10 March 2025
Food FraudFood Fraud: Focus on Biscuits
Atlante’s Food Fraud Observatory focuses on the risks associated with products and categories. The goal? To raise awareness and help businesses operate with greater responsibility.

Risk Analysis
Biscuits and baked goods are products with a strong identity, rooted in origin and tradition, consumed throughout the day — from breakfast to snacks. Made from simple ingredients — flour, leavening agents, water — they can be enriched depending on the final product. Their consumption spans a very wide range of people, from infants to the elderly, including those with gluten allergies. This broad reach makes the category one where fraud risk deserves close attention.
In many cases, fraud can lead to food safety issues through the presence of contaminants: baked goods can be a source of exposure to heavy metals — particularly cadmium, lead, mercury and arsenic — as well as pesticides, above permitted limits.
Key Risks
The most common fraud types involve false origin claims, the use of lower-value or non-characteristic raw materials, and the alteration of certain characteristics — such as colour — through the use of unauthorised additives or ingredients. A recurring case is the false indication of artisanal production: industrially produced items such as colomba and panettone are sold as handmade at a higher price. For products intended for early childhood — a vulnerable group aged 0 to 3 — the risk is even more significant. Concerning cases have also been reported internationally: in the United States, multiple alerts were issued regarding the inclusion of titanium dioxide in pastries, a colourant that should be avoided.
Mitigating Fraud in this Category
Food safety aspects can be monitored through specific product analyses. For everything related to origin and organoleptic characteristics, maintaining continuous ingredient traceability is essential.
Evergreen
Every new food trend — from wholegrain flours to gluten-free — finds a quick and coherent response in the biscuit category. The product has evolved from pure indulgence to something increasingly wellness-oriented: not just taste, but attention to ingredients, flour blends and egg sourcing. These production choices have a direct impact on pricing and, in practice, only major brands can introduce them in a structural way. The sweet goods sector must evolve — not to follow a trend, but because Italian eating habits are shifting towards more informed choices. The challenge is to not lose the pleasure along the way.

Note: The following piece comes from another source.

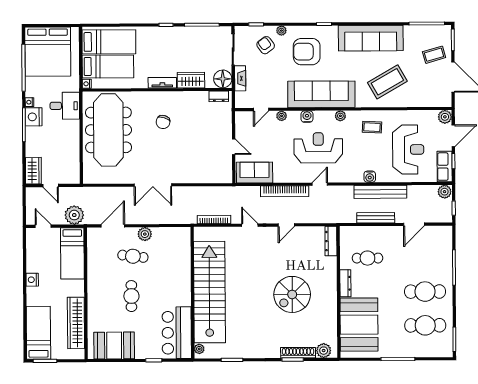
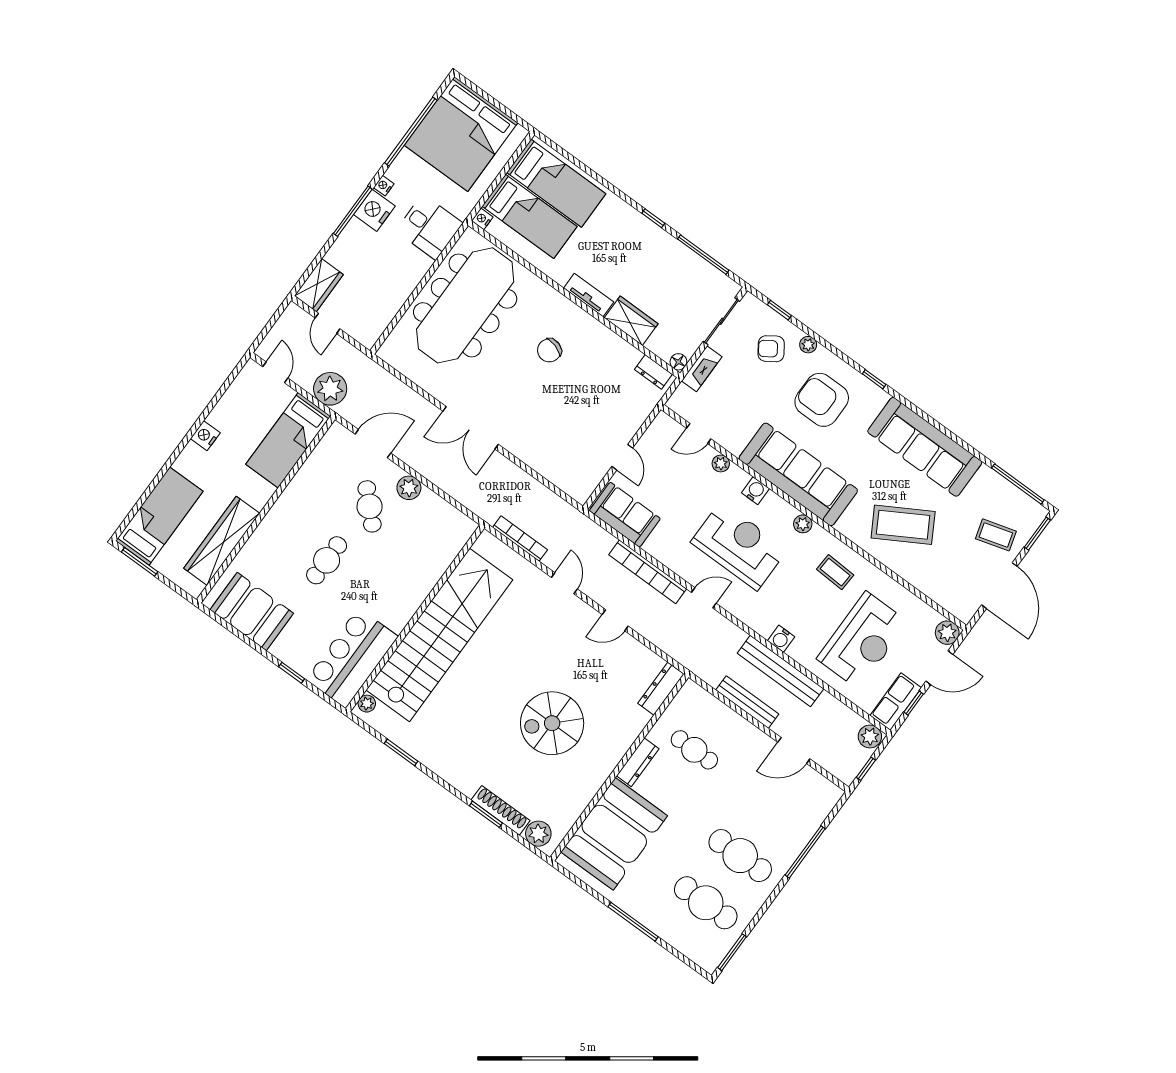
armchair: (266, 45) -> (771, 349), turned -88
floor lamp: (223, 79) -> (678, 362), width x0.53, depth x0.53
cafe table: (133, 256) -> (370, 506), turned 38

Atlante’s fight against food fraud: a commitment rooted in the supply chain
Food fraud is a real, systemic and often underestimated risk. That is why in 2023 Atlante launched its Food Fraud Risk Assessment programme — a structured approach to identifying, analysing and preventing the risks of adulteration and counterfeiting across the supply chain, coordinated by Enrico Santi, Quality Assurance Manager.
From this expertise comes the collaboration with GDO Week: a column produced by Atlante’s Quality team, with in-depth analysis of individual product categories — covering risk factors, detection methods and mitigation strategies.
A concrete contribution to the industry, aimed at retail chains, buyers and all partners who share the same responsibility: ensuring that what reaches the shelf is exactly what it claims to be.